The namingAuthority for hierarchical contexts in general should default to 
that of the parent.  It's only when a URL or other address mechanism is 
used to jumpstart a new naming system, that namingAuthority should be 
reset.  This suggests that URL classes used to retrieve a naming context 
should set namingAuthority when they retrieve the context.  This could be 
implemented in the _resolveURL() method of such a URL context.

Okay, new twist - what happens with "symlinks" or LinkRef()s within a 
naming system?  Simply concatenating names traversed could get quite 
silly.  Likewise if somebody goes to "foo/../bar/../baz/../spam".  We'd 
rather see the resulting context call itself "spam" instead of all the 
other garbage.

Alright, here's how to fix that.  We make namingAuthority "None" by 
default, and it's only set by URL retrieval or URL context factories -- or 
when we want to give an object an "absolute" name.  Now we implement 
getNameInNamespace() as an upward walk until a non-None namingAuthority is 
found.  Good; that makes a lot of cases simpler.  Now, children never have 
to mess with their own names in any way, either their parents or 
"godparents" (URL.retrieve()/object factory methods) give them their names.

Hm.  So what's left to figure out?  We need something to get a common 
prefix of two names.  But it's only actually needed for compound names, 
since we now know that our hypothetical "absolute composite name" only ever 
has a naming authority and a compound name.  If the authorities don't match 
between two names, you can't rename one to the other.  So we don't even 
need getNameInNameSpace() to return a true "name"; really it should just 
return an '(authority,compoundName)' tuple.
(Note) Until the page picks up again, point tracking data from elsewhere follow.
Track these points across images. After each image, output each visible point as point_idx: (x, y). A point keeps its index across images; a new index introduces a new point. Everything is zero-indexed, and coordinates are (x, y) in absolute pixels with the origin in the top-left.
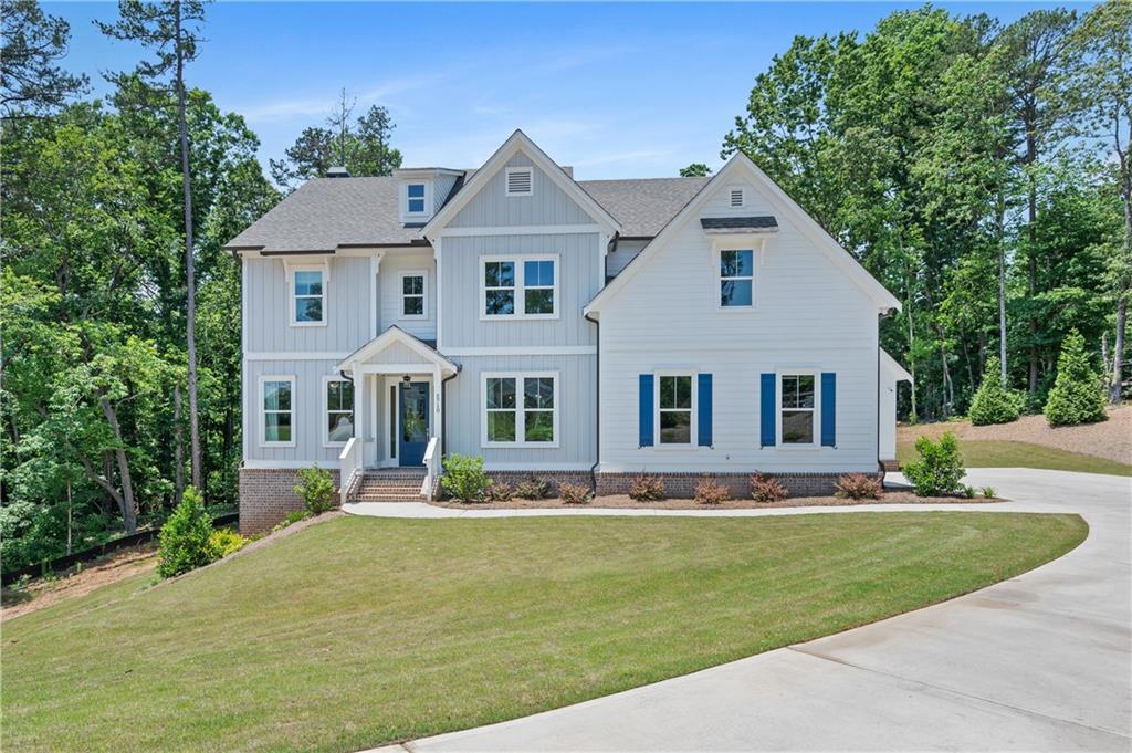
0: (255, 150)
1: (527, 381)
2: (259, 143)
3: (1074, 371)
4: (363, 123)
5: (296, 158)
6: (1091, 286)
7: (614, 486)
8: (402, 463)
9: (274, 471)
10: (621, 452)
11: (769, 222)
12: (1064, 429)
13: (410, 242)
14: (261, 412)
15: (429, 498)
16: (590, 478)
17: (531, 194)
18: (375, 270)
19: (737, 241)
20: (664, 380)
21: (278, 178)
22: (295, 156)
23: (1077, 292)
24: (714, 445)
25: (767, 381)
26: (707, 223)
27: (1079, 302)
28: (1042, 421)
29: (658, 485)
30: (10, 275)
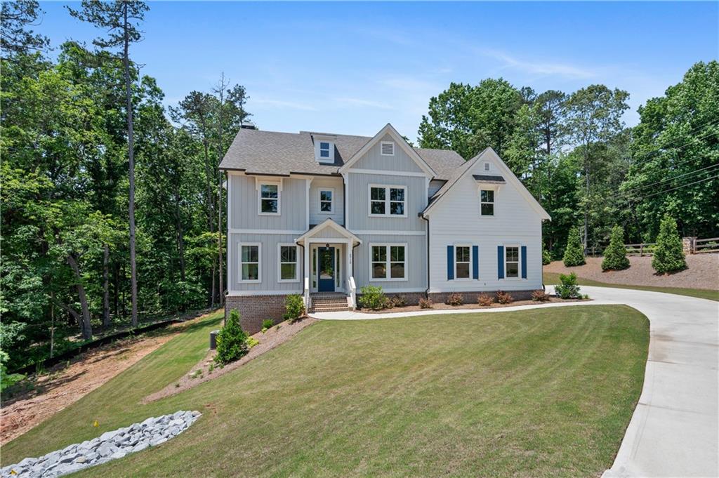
0: (161, 99)
1: (392, 248)
2: (164, 95)
3: (574, 243)
4: (230, 93)
5: (185, 107)
6: (574, 207)
7: (437, 299)
8: (320, 290)
9: (248, 297)
10: (439, 283)
11: (500, 179)
12: (572, 267)
13: (330, 173)
14: (240, 263)
15: (354, 309)
16: (426, 295)
17: (393, 155)
18: (308, 187)
19: (489, 186)
20: (458, 248)
21: (174, 118)
22: (185, 106)
23: (568, 210)
24: (479, 278)
25: (500, 249)
26: (476, 177)
27: (570, 214)
28: (561, 263)
29: (460, 297)
30: (7, 168)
URL objects should support extracting a naming authority.  Naming 
authorities should hashable and comparable, and equivalent authorities 
should hash and compare equally.  (This implies that they must be in 
canonical form; e.g. default port numbers filled in, etc.)  Ideally, there 
should also be a way to go from a naming authority and a compound name, 
back to a URL.  The precise mechanics of this require further thought.

Tomorrow.  :)